Networks also need a business model that makes sense. “We have to find ways to produce hits for as low as $50,000 an episode,” Mr. Graden said, adding that producing some reality shows can be that cheap. However, MTV also produces series that are as expensive as $750,000 an episode.
Other networks don’t expect to make money with original series. “It’s a loss leader. You do it to build a brand,” said Lifetime’s Mr. Brooks. He estimates that a Lifetime series costs from $1 million to $2 million per episode. They only pay off if they last long enough to be stripped, which usually means at least three to four years, he said.
The long-term economics for cable networks are promising, though, because they can monetize the costs over time by running the shows again and again, said Yankee Group’s Mr. Goodman. “Even if it is a low-rated show, you can show it multiple times and you can generate revenue over multiple airings,” he said.
In addition, cable networks make larger initial commitments to shows than broadcast networks do. Most cable series run for at least 13 episodes and aren’t usually yanked off the air if they struggle early on. Disney Channel tests its shows rigorously in focus groups after every few episodes before they make it to air, said Mr. Ross. “It’s vitally important for us to hit a double each time. Network TV is just praying for a single each time,” he said.

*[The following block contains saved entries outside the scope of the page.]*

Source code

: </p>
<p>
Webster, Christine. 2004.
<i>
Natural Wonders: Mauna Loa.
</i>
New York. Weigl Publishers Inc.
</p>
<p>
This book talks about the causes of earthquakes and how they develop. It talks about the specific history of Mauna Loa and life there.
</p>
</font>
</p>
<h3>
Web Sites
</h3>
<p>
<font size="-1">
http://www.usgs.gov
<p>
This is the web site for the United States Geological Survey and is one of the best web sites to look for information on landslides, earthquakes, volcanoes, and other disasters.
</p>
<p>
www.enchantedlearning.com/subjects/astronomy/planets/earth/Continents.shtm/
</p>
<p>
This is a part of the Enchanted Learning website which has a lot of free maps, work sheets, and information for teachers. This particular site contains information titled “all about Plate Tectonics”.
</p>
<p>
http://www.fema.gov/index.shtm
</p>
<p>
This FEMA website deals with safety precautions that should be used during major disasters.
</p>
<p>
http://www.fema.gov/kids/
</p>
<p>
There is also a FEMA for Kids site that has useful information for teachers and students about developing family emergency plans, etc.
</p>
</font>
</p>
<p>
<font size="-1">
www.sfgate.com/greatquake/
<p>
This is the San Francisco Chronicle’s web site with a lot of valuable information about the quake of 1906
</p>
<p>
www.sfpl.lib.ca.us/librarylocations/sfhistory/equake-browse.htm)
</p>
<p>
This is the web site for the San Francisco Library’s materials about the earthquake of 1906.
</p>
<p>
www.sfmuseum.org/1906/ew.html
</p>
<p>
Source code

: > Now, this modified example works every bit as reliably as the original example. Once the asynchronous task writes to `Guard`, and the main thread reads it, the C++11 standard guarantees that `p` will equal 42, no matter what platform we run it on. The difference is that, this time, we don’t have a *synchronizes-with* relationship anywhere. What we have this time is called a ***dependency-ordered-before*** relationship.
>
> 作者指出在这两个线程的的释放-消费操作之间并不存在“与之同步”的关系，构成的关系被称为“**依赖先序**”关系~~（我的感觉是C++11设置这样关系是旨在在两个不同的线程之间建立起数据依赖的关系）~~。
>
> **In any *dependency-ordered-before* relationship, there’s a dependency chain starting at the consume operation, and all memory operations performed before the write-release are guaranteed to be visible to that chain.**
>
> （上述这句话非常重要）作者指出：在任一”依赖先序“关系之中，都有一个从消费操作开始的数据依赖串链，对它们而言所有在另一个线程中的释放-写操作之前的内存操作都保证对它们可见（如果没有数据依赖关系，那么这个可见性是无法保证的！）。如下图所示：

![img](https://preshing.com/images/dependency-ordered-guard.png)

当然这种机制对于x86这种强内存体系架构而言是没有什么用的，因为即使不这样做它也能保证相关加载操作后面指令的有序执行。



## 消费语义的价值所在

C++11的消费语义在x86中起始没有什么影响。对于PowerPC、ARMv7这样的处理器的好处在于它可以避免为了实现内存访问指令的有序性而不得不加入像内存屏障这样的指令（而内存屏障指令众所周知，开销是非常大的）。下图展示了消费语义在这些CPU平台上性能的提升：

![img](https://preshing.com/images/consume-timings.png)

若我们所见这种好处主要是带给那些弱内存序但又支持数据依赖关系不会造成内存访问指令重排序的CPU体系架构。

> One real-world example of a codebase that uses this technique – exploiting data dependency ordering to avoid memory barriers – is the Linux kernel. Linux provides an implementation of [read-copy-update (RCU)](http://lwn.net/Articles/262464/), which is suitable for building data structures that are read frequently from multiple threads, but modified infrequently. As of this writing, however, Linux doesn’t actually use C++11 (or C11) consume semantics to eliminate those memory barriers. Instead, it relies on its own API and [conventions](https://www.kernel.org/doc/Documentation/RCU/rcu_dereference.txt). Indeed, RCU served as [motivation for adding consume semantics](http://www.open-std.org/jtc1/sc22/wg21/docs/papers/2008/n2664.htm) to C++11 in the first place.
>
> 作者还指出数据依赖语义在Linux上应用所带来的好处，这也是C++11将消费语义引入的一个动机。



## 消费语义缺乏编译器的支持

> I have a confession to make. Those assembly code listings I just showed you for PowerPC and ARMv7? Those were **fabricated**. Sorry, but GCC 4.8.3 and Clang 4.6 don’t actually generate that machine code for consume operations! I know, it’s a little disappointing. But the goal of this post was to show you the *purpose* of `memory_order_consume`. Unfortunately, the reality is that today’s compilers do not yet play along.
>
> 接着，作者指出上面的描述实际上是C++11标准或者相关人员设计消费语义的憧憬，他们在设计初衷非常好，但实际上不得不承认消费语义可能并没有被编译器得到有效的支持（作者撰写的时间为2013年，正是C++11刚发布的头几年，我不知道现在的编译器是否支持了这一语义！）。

That commitment helps attract creative talent, Mr. Ross said. Disney Channel tries to nurture talent, as it did when it cast Christy Romano, star of its series “Even Stevens,” in its movie “Cadet Kelly.”
When a show is successful, it does inform future programming choices, he said. Given the success of “Lizzie McGuire,” it’s no coincidence that “That’s So Raven,” slated for 2003 and starring Raven-Symone, features a female lead, and this summer’s launch, “Kim Possible,” includes a female co-lead, Mr. Ross said.